I got this matrice here, I have to check if it's invertible, do I need to use a Laplace method for this? For a simple 2×2 matrice which looks like \begin{bmatrix}a&b\\c&d\end{bmatrix} it would be ad - bc, if it doesn't equal 0 then it's invertible. But how do I approach the bigger matrices?
\begin{bmatrix}0&1&1&1\\1&0&1&1\\1&1&0&1\\1&1&1&0\end{bmatrix}
As mentioned, use Laplace method for hand calculating determinants for small matrices.
https://en.m.wikipedia.org/wiki/Laplace_expansion
Here you see we can ignore the first term since its entry is zero.
Computing the $4 \times 4$ matrix would certainly work, but for large enough matrices (and I would consider $4 \times 4$ just large enough), it is quicker to row reduce the matrix. The matrix is invertible if and only if you can row reduce the matrix down to an upper triangular matrix (row-echelon form) with non-zero entries on the diagonal. In other words, there is a pivot in each column.
As an aside that you don't need to understand at the moment, with a bit more of an advanced eye, you can quickly see that this matrix is indeed invertible, as it is $J - I$, where $J$ is the matrix of $1$s. The matrix of $1$s has eigenvalues $0$ and $4$ ($0$ and $n$ more generally, where we are working with $n \times n$ matrices), see here. This means the eigenvalues of $J - I$ are $-1$ and $3$, which doesn't include $0$, the matrix is invertible.

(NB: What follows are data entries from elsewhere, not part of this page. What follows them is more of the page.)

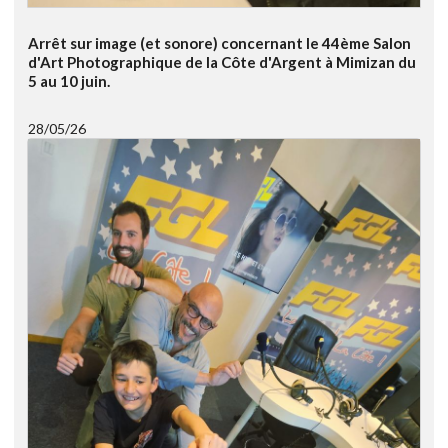
Arrêt sur image (et sonore) concernant le 44ème Salon
d'Art Photographique de la Côte d'Argent à Mimizan du
5 au 10 juin.
28/05/26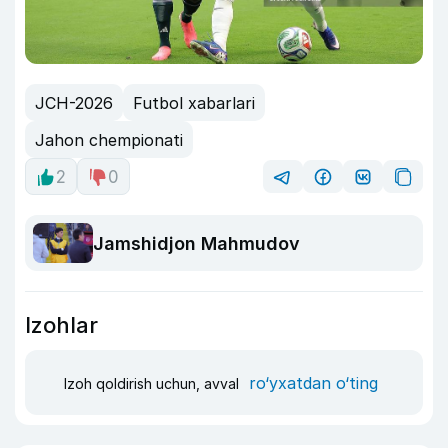
JCH-2026
Futbol xabarlari
Jahon chempionati
2
0
Jamshidjon Mahmudov
Izohlar
ro‘yxatdan o‘ting
Izoh qoldirish uchun, avval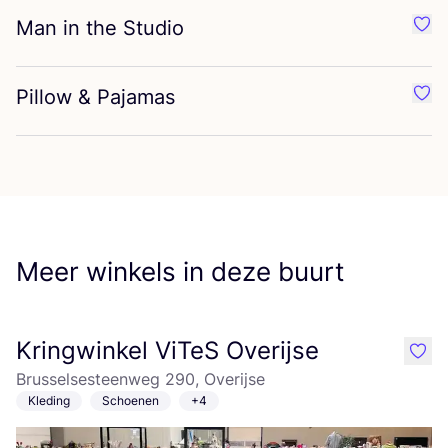
Man in the Studio
Favo
Pillow
&
Pajamas
Favo
Meer winkels in deze buurt
Kringwinkel ViTeS Overijse
like
Brusselsesteenweg 290, Overijse
Kleding
Schoenen
+4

The columns of you matrix are linearly independent (easy enough to check with the definition of linear independence). Any matrix with linearly independent columns in injective, and every square injective matrix is also surjective, hence invertible (follows from rank-nullity theorem).
Alternatively, if $J$ is the four by four matrix with all entries $1$, then your matrix is $J-I$, where $I$ is the four by four identity matrix. The eigenvalues of $J$ are $4$ once and $0$ three times, so the eigenvalues of $J-I$ are $3$ once and $-1$ three times. Since the determinant of a matrix is the product of its eigenvalues, then $\det(J-I)=3(-1)^3=-3\neq 0$ hence $J-I$ is invertible.